Available records Start Marker
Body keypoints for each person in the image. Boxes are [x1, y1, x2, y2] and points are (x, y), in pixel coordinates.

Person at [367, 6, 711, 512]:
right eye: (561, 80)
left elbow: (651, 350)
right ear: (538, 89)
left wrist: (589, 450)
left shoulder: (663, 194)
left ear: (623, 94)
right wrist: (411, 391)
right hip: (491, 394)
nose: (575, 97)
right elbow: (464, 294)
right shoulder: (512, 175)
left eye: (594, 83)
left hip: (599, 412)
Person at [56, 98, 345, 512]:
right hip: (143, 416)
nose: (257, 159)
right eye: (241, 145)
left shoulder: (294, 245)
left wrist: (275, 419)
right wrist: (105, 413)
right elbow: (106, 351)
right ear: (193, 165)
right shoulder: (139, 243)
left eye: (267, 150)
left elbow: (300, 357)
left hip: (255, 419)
Available records End Marker
Available records Start Marker
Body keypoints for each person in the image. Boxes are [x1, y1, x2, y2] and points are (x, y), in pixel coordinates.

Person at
Available records End Marker
▶ _Task requirements_
What you give back should be only the lines of the records above, starting at the line with "left shoulder: (294, 245)" and ending at the line with "left hip: (255, 419)", restated word for word.

▶ _Solution for this exercise_
left shoulder: (294, 245)
left wrist: (275, 419)
right wrist: (105, 413)
right elbow: (106, 351)
right ear: (193, 165)
right shoulder: (139, 243)
left eye: (267, 150)
left elbow: (300, 357)
left hip: (255, 419)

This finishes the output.